The First Sexual Abuse Conference held in Nairobi, Kenya in 2007 drew up several recommendations that touched on the types and modes of interventions, the need for coherence between research, policy and practice, empowering of children, fostering links with the media, domestication of relevant instruments, and enactment of appropriate legislations, enforcement of regulatory provisions governing child care institutions, support to families to protect their children among others.
Relevance of the Conference on Child Sexual Abuse
It is now almost four years since the First International Conference in Africa on Child Sexual Abuse was held in Nairobi in September 2007. Yet sexual abuse of children has continued unabated. It is for this reason that the African Network for the Prevention and Protection against Child Abuse and Neglect (ANPPCAN) Regional Office through the African Movement for the Prevention of Child Abuse and Neglect (AMPCAN) in Accra Ghana decided to organize the Second International Conference in Africa on Child Sexual Abuse as a follow up to the first conference to review the progress made towards improving the situation of children who are at risk of sexual abuse or have already been abuse.

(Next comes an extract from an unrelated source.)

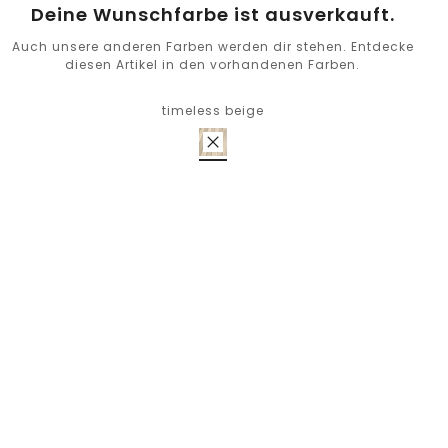
Deine Wunschfarbe ist ausverkauft.
Auch unsere anderen Farben werden dir stehen. Entdecke
diesen Artikel in den vorhandenen Farben.
timeless beige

The Conference aims at offering an opportunity for stakeholders to reflect on what has been done in the various African countries on sexual abuse of children since the first conference and also deliberate and share on the necessary protective mechanisms and safe nets available against sexual abuse of children. It also aims at using the opportunity to mobilize and remind governments, communities and civil society organizations and others on their responsibility to protect children against Child Sexual Abuse (CSA) as well as of the need to accelerate efforts towards protecting children from sexual abuse. It will in addition bring together actors, stakeholders, researchers, practitioners, child activists, the media, policy makers and donors from all over the world to share and learn from each other on sexual abuse of children and young women.